= Bond plus option =

In finance, a Bond+Option is a capital guarantee product that provides an investor with a fixed, predetermined participation to an option. Buying the zero-coupon bond ensures the guarantee of the capital, and the remaining proceeds are used to buy an option.

==Structure==
As an example, we can consider a bond+call on 5 years, with Nokia as an underlying. Say it is a USD currency option, and that 5 year rates are 4.7%. That gives you a zero-coupon bond price of $ZCB(USD,5y,4.7\%)=e^{-5*0.047}\approx0.7906$.

Say we are counting in units of $100. We then have to buy $79.06 worth of bonds to guarantee the 100 to be repaid at maturity, and we have $20.94 to spend on an option. Now the option price is unlikely to be exactly equal to 20.94 in this case, and it really depends on the underlying. Say we are using the Black–Scholes price for the call, and that we strike the option at the money, the volatility is the defining part here.
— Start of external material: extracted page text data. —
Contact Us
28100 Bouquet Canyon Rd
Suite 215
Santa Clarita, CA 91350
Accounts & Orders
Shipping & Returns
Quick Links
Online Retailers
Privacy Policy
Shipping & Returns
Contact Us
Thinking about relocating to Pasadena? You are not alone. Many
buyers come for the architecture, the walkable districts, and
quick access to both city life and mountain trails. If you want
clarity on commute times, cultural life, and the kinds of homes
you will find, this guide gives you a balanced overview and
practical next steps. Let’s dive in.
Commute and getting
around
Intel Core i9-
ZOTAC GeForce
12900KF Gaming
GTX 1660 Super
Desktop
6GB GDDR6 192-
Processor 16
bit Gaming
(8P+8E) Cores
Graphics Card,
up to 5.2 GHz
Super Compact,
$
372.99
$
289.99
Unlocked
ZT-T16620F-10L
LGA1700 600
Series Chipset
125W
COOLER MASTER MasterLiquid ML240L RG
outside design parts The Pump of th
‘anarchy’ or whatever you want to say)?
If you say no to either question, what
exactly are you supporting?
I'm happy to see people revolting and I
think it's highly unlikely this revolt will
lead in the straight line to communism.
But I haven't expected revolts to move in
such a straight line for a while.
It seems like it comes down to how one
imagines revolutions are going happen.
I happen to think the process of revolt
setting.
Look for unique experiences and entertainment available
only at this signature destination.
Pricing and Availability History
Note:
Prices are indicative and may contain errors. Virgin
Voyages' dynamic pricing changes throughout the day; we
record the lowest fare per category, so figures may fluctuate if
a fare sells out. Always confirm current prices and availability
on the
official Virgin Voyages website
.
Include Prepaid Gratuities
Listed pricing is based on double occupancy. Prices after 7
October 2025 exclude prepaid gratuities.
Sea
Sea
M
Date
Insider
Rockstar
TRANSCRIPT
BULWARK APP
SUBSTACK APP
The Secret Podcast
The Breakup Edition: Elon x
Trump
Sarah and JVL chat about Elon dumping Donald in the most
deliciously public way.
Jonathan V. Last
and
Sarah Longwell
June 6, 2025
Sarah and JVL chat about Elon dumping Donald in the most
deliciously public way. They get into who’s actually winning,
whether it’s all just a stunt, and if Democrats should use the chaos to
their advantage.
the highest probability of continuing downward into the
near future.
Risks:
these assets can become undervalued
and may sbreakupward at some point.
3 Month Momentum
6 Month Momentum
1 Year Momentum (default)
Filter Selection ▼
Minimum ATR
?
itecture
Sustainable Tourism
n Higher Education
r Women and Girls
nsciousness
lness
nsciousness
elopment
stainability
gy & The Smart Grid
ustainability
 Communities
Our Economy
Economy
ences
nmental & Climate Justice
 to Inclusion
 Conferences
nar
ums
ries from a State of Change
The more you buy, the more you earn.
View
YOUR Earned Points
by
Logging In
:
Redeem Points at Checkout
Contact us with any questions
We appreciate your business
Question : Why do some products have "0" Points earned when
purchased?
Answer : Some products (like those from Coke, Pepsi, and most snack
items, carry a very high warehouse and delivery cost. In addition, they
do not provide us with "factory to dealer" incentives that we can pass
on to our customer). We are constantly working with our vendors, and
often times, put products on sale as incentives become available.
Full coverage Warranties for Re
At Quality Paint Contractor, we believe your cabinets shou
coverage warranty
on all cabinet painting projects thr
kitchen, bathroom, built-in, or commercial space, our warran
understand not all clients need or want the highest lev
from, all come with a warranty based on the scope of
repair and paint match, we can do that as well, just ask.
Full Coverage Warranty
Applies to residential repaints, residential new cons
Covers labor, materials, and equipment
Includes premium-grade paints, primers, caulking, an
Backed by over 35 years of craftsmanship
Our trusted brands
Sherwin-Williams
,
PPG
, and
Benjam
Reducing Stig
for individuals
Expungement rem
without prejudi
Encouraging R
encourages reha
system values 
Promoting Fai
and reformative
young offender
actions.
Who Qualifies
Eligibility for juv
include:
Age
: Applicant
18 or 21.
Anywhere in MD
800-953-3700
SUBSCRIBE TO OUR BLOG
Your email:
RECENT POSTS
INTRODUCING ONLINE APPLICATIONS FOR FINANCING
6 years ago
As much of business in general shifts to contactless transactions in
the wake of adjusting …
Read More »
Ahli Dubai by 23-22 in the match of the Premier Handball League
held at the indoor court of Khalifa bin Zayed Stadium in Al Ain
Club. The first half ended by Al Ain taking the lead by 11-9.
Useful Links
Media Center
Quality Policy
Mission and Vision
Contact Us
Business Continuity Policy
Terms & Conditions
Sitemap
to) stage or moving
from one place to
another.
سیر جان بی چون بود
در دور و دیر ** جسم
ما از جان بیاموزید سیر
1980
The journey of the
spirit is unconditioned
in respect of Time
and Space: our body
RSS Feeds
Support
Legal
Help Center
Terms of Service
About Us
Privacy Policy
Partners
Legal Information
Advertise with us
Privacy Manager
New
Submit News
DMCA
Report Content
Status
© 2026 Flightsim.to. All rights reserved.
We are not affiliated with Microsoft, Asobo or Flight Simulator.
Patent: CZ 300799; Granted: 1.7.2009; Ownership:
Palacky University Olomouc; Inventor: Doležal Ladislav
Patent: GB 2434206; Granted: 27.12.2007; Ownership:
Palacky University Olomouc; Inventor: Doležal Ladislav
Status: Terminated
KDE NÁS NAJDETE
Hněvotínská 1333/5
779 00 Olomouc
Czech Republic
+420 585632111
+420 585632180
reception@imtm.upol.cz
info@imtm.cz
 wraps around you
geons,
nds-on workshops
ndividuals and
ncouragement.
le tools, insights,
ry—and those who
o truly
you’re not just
A call on an underlying with implied volatility of 25% will give you a Black–Scholes price of $15.7 while with a volatility of 45%, you'd have to pay $21.76.

Hence the participation would be the proportion you can get with the money you have.
- In the 25% vol case you get a 133% participation
- In the 45% vol case, 96%.

The alternative is to simply buy the bond, which would return $126.49.